Most likely a misspelling of chordate

noun

  • 1999, Nicole Le Douarin, Nicole M. LeDouarin, Chaya Kalcheim, The Neural Crest, page 90:
    According to Gans and Northcutt (1983), one can consider that vertebrates have evolved from the basic body plan of the cordates by addition, rostrally to the notochord, of a "new head.”
  • 2012, Jean-Marie Robine, James W. Vaupel, Bernard Jeune, Longevity: To the Limits and Beyond (page 175)
    The fruit fly Drosophila, like other arthropods, also share with the cordates the developmental trait of statistical fluctuations of cell fate that are likely to lead to wide individual variation in cell number.

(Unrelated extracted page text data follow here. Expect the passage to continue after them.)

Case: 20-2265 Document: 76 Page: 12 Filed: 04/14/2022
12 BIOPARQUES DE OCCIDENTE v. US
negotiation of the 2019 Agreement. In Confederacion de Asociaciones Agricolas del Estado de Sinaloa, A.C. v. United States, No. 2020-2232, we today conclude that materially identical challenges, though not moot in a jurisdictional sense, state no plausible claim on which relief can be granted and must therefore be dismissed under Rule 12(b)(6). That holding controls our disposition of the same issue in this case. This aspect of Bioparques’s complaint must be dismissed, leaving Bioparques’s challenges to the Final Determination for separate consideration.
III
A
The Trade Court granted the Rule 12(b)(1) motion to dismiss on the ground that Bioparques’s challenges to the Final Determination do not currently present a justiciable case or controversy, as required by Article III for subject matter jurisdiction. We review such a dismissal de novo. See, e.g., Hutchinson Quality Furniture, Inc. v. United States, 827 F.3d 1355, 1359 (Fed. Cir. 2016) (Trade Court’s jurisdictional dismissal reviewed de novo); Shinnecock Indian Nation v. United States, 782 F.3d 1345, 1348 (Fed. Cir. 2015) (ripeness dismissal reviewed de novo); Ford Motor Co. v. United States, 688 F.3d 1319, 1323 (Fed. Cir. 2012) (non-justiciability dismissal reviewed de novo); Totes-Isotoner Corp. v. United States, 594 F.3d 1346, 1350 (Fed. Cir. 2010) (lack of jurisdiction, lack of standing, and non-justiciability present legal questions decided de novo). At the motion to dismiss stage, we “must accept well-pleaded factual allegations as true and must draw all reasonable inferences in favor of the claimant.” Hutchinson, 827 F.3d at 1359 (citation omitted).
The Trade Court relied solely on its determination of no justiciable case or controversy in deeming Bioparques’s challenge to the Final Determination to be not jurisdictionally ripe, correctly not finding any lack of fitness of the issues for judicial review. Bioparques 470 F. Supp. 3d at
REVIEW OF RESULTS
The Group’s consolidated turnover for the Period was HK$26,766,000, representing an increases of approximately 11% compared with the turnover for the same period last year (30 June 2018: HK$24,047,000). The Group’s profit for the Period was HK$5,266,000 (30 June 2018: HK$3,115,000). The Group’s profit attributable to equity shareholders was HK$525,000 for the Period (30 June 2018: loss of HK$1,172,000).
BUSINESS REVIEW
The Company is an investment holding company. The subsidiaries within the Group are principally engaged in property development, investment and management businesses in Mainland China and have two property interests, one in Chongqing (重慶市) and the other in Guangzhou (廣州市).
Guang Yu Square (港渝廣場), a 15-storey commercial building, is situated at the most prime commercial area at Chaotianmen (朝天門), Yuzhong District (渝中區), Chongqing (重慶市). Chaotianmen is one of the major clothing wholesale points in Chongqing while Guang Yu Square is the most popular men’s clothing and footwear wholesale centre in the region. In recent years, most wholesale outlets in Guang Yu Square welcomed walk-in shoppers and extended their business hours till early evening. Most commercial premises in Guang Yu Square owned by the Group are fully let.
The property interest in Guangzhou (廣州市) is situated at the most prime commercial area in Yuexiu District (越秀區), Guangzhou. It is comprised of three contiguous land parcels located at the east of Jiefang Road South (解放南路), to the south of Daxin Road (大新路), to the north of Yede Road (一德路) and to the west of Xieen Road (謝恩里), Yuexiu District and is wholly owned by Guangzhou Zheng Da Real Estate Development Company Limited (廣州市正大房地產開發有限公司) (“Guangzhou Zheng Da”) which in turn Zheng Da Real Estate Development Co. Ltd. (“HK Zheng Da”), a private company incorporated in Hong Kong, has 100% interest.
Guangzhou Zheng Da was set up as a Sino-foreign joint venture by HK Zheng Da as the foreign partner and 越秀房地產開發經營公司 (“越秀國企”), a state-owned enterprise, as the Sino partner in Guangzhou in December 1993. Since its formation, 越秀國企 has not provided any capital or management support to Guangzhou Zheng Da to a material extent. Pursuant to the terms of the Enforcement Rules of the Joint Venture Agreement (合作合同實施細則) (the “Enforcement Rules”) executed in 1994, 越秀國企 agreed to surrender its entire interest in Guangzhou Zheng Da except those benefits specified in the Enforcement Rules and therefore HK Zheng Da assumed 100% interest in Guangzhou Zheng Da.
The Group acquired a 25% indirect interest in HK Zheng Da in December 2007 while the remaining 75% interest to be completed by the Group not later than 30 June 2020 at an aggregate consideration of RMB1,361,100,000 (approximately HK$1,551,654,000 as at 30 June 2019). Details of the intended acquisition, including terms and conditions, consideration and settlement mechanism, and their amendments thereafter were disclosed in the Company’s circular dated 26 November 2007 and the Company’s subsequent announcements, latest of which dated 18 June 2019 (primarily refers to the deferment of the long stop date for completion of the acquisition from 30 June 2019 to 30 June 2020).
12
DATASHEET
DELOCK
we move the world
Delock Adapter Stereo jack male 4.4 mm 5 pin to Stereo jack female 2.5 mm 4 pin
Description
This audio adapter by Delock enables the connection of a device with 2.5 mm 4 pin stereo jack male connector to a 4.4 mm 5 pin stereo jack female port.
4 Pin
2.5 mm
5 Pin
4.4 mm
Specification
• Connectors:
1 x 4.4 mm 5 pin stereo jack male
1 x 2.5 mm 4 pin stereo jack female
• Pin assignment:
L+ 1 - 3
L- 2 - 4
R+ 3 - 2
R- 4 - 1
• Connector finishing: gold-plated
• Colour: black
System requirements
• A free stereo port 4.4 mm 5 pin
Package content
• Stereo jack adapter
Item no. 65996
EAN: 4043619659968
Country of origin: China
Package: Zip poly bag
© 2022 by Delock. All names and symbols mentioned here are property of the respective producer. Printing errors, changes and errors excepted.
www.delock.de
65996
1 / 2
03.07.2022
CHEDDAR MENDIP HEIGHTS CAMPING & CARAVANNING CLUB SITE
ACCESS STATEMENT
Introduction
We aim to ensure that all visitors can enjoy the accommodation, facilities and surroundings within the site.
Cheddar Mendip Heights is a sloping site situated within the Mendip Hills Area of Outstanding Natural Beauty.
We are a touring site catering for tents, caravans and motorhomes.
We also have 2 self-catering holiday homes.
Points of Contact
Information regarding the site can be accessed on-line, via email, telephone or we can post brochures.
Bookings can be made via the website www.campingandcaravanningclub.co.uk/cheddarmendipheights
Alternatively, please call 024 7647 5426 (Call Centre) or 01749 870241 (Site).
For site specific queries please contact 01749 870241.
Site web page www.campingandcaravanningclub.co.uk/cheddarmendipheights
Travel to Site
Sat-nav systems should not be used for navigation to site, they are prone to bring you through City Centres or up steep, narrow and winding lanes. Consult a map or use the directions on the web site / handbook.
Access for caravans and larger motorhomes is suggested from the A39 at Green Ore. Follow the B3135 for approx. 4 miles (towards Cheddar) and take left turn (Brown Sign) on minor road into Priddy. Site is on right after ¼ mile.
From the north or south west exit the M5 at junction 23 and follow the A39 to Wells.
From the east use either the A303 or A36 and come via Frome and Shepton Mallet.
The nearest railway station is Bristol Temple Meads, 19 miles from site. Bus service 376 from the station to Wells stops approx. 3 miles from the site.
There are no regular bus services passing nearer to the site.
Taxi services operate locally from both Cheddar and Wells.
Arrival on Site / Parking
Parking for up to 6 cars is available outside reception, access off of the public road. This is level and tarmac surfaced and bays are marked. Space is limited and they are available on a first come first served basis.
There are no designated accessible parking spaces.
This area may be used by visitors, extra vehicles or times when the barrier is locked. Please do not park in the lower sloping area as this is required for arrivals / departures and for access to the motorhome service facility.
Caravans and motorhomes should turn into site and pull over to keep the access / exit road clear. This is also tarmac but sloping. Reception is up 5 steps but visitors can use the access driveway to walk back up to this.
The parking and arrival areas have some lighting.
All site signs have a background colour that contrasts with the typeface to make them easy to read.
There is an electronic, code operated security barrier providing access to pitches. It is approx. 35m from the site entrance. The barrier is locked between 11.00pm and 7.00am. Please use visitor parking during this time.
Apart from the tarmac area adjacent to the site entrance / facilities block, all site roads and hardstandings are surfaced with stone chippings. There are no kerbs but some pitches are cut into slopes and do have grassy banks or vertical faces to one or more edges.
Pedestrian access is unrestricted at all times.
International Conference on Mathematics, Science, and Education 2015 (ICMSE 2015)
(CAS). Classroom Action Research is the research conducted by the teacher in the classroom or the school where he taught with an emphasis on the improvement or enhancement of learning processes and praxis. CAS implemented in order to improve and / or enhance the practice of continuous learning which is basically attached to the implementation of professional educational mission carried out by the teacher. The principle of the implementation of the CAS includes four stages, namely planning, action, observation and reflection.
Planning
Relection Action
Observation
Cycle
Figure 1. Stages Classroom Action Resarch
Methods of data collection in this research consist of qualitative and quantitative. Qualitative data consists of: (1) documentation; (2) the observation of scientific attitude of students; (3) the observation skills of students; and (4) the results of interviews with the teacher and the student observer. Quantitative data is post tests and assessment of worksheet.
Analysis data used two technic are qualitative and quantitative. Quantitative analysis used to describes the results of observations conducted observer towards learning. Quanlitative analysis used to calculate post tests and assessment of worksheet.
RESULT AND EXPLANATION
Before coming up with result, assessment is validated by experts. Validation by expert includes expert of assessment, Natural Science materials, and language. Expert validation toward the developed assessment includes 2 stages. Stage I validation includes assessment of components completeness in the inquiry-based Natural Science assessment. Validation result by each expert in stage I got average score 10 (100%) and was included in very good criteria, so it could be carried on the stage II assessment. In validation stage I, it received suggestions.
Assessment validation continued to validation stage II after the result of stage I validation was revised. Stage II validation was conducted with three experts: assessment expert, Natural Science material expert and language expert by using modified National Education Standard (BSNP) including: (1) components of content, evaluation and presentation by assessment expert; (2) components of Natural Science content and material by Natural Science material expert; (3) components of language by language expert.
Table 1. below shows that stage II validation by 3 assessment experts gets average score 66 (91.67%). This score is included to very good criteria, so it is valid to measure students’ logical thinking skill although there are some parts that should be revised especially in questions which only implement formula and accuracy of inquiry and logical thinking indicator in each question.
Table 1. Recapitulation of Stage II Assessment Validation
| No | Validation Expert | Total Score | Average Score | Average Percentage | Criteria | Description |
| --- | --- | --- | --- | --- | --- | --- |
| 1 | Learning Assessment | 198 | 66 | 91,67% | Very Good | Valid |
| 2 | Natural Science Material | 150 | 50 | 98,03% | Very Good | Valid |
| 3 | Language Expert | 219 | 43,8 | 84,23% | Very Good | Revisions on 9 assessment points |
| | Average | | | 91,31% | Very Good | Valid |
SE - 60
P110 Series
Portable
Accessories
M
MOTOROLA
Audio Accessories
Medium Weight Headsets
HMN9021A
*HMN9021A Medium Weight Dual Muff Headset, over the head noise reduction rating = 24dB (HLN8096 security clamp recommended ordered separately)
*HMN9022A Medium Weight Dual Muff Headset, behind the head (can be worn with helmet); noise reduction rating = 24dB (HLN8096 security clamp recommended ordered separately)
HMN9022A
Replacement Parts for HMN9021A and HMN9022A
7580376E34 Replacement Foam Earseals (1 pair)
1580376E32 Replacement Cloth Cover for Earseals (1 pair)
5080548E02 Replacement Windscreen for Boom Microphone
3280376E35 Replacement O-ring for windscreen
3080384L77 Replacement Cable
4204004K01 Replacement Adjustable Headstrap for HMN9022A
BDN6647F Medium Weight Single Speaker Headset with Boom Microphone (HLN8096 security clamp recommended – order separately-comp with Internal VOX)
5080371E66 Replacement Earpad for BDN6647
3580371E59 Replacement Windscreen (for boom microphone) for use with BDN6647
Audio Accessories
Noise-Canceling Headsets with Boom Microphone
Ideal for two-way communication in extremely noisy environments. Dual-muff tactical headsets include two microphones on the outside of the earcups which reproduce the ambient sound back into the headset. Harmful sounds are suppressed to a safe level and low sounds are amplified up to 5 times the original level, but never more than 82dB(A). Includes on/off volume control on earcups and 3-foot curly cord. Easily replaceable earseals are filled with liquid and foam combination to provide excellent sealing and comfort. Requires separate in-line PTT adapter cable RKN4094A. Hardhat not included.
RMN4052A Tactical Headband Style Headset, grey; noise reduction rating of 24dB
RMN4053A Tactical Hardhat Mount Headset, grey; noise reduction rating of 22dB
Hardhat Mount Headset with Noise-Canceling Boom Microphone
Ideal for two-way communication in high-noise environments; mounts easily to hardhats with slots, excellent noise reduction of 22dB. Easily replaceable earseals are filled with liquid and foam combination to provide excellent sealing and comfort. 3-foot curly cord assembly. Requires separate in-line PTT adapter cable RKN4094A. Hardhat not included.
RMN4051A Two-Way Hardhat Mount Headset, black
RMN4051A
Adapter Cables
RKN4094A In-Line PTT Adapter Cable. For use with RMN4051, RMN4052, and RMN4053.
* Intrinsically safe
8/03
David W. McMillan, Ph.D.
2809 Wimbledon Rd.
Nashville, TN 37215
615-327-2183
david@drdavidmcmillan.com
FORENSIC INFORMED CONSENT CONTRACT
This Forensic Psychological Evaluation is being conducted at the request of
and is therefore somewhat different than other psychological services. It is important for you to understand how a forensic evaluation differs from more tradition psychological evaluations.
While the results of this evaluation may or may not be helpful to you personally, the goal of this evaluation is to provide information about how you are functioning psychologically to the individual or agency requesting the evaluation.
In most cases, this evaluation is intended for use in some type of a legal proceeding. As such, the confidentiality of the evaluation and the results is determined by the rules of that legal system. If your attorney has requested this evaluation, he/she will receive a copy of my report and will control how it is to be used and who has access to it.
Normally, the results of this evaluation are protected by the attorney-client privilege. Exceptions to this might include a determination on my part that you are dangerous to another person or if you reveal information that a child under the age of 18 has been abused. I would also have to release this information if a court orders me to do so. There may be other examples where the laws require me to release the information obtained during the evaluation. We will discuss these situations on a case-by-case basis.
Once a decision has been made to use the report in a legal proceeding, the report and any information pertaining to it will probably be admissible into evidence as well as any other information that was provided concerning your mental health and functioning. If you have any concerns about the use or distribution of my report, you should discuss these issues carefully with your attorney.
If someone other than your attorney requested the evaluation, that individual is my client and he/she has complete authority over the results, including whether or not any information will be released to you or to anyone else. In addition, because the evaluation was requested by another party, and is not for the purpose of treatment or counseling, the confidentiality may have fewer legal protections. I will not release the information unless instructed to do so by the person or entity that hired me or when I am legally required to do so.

adjective (or attributive)

  • 1973, Aleksandr Mikhaĭlovich Prokhorov, Great Soviet Encyclopedia - Volume 20, page 528:
    Charts of presumptive primordia in the early gastrula stage have been made for various cordate animals.

Adjective: (philosophy) having a heart

  • 1994, D H M Brooks, David Preece, The Unity of the Mind, page 94:
    For example, the statement that the function of the heart is to pump blood means that the heart is there (in cordate animals) because it pumps blood, and pumping blood is a consequence (result) of the heart's being there.